• **What to work on**
Pictures stay out of the copy; output exactly the lines from the one containing "pinky pip: (100, 220)" through the end of the material.

• **Available records**
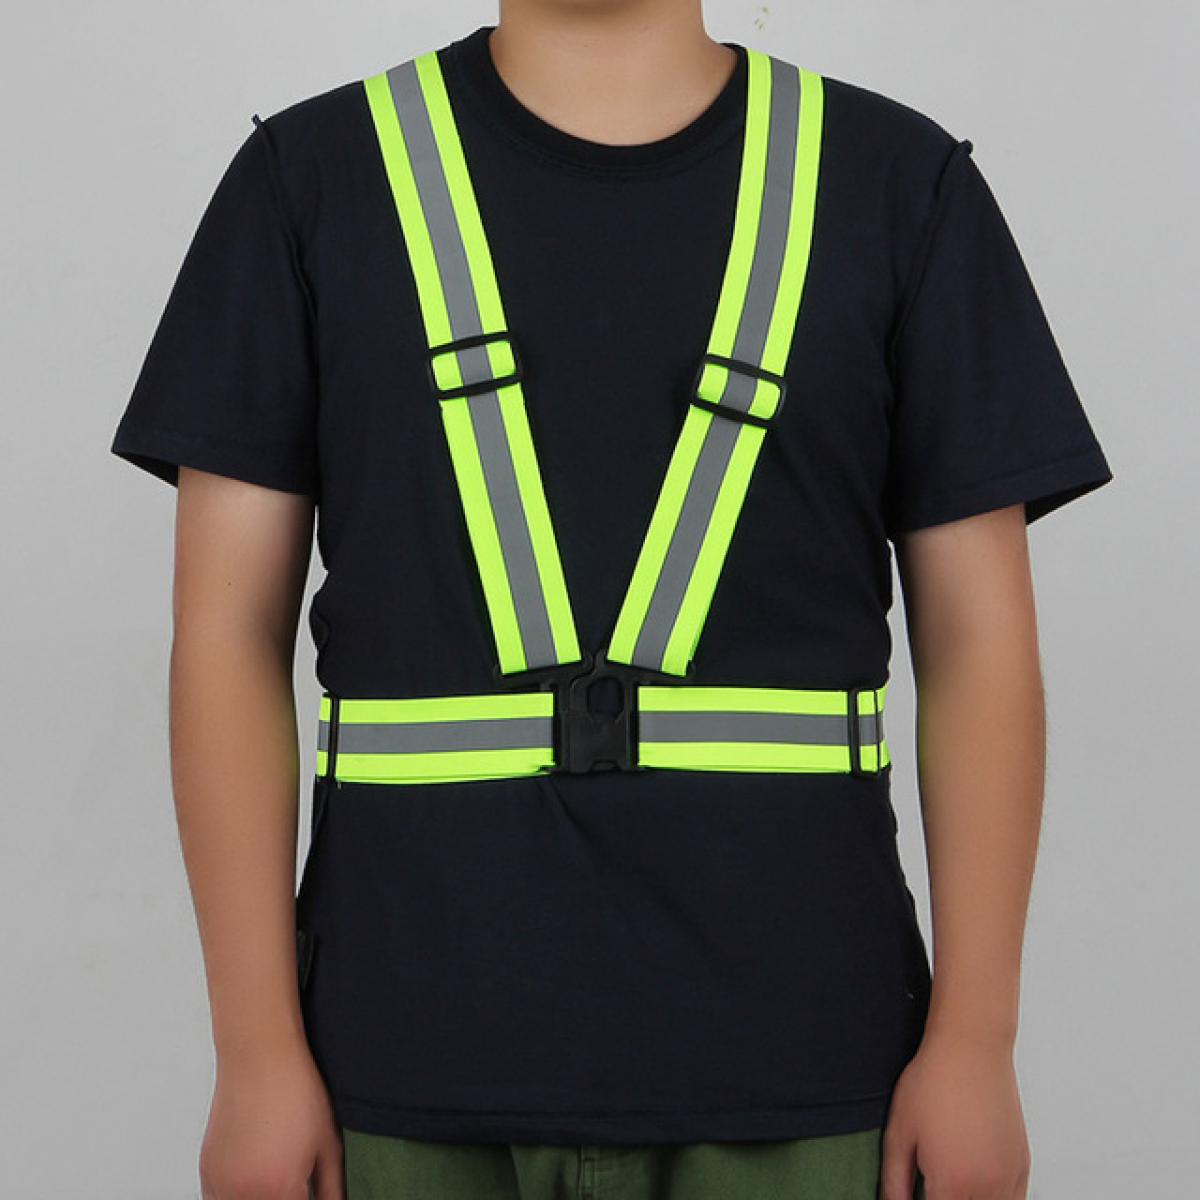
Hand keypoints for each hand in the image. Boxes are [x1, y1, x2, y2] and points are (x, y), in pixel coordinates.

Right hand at [199, 1042, 343, 1199]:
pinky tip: (253, 1181)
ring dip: (259, 1199)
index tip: (309, 1196)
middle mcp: (245, 1193)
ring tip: (275, 1176)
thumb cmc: (294, 1090)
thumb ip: (331, 1188)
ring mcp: (221, 1184)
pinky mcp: (206, 1171)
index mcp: (279, 1190)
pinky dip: (234, 1197)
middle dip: (284, 1199)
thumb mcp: (328, 1142)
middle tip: (296, 1185)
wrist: (259, 1056)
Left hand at [879, 1026, 1029, 1199]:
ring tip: (951, 1183)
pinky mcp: (1023, 1166)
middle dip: (945, 1199)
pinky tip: (974, 1185)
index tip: (915, 1194)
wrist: (971, 1047)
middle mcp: (987, 1187)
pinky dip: (995, 1199)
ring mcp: (1009, 1178)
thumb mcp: (899, 1132)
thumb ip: (894, 1181)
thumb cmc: (935, 1081)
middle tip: (930, 1184)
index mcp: (953, 1184)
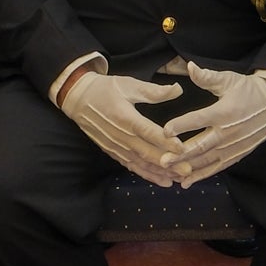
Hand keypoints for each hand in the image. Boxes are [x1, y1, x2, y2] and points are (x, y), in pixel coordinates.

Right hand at [57, 69, 185, 185]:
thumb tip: (178, 89)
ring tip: (179, 179)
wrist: (78, 99)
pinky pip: (132, 166)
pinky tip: (163, 180)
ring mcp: (115, 146)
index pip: (148, 131)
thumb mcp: (128, 84)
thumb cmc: (105, 89)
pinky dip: (147, 174)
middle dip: (168, 163)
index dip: (165, 141)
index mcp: (125, 116)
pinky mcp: (112, 151)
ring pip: (140, 163)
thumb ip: (153, 91)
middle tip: (187, 170)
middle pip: (147, 152)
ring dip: (160, 172)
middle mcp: (120, 135)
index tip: (182, 148)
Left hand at [165, 63, 265, 184]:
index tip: (165, 131)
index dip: (181, 125)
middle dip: (180, 155)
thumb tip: (190, 66)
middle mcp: (228, 132)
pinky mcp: (238, 154)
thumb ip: (207, 77)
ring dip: (189, 168)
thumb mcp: (229, 79)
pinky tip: (188, 181)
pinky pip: (218, 167)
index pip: (198, 120)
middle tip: (163, 161)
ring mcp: (233, 145)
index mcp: (224, 112)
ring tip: (171, 175)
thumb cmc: (248, 90)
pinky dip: (203, 175)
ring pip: (207, 160)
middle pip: (201, 146)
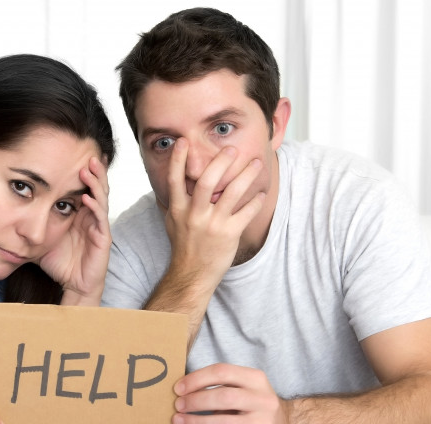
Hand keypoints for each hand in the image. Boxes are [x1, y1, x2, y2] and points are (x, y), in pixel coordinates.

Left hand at [37, 156, 110, 303]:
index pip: (83, 186)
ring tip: (89, 168)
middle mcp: (91, 216)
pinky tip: (87, 197)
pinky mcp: (103, 240)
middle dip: (93, 170)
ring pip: (101, 199)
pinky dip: (95, 207)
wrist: (71, 285)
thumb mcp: (39, 236)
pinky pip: (100, 220)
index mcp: (79, 213)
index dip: (82, 171)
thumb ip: (29, 222)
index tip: (75, 152)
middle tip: (86, 152)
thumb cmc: (58, 261)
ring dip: (96, 183)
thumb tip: (5, 210)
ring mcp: (98, 227)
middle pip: (96, 187)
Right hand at [164, 140, 264, 285]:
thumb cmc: (183, 247)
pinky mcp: (229, 234)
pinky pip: (246, 213)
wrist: (192, 274)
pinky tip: (261, 194)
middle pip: (207, 181)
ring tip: (256, 163)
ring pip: (232, 193)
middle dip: (220, 161)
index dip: (178, 159)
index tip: (183, 141)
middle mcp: (194, 215)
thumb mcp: (171, 222)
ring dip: (246, 175)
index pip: (175, 179)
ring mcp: (212, 224)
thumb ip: (172, 201)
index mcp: (178, 209)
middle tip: (232, 149)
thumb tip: (168, 181)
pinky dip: (256, 201)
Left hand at [171, 363, 289, 423]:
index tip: (178, 389)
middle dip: (195, 402)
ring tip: (178, 423)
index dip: (197, 379)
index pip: (223, 372)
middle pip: (223, 397)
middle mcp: (263, 400)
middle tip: (177, 407)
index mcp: (256, 379)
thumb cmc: (254, 408)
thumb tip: (183, 393)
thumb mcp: (245, 390)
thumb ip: (220, 388)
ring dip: (195, 423)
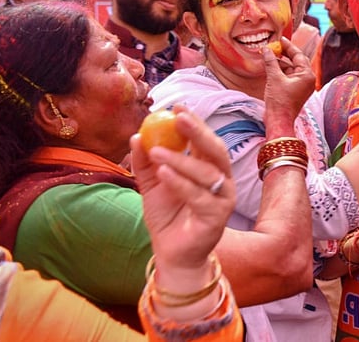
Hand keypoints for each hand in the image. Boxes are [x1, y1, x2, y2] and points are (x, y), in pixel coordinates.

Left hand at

• **Exercise answer**
pinky pip: (100, 220)
index mcp: (79, 213)
index dip: (82, 171)
thumb ip: (29, 222)
index tip: (75, 152)
middle tip: (86, 152)
thumb cmc: (58, 261)
ring dip: (96, 183)
thumb tip: (5, 210)
ring mcp: (98, 227)
middle pip: (96, 187)
Right hand at [164, 140, 264, 285]:
thumb cmc: (183, 247)
pinky mcp: (229, 234)
pinky pip: (246, 213)
wrist: (192, 274)
pinky tip: (261, 194)
middle pip: (207, 181)
ring tip: (256, 163)
ring pip: (232, 193)
middle dip: (220, 161)
index dip: (178, 159)
index tip: (183, 141)
middle mcp: (194, 215)
thumb mcp: (171, 222)
ring dip: (246, 175)
index pip: (175, 179)
ring mcp: (212, 224)
thumb ip: (172, 201)
index mcp: (178, 209)
middle tip: (232, 149)
thumb tip: (168, 181)
pinky dip: (256, 201)
Left hand at [171, 363, 289, 423]:
index tip: (178, 389)
middle dip: (195, 402)
ring tip: (178, 423)
index dip: (197, 379)
index pip: (223, 372)
middle pip: (223, 397)
middle mcp: (263, 400)
middle tip: (177, 407)
index mcp: (256, 379)
thumb cmc: (254, 408)
thumb tip: (183, 393)
thumb mcp: (245, 390)
thumb ip: (220, 388)
ring dip: (195, 423)
Hand keypoints for each hand in the image. Boxes are [x1, y1, x2, y2] and points are (x, y), in pixel coordinates.

Left hand at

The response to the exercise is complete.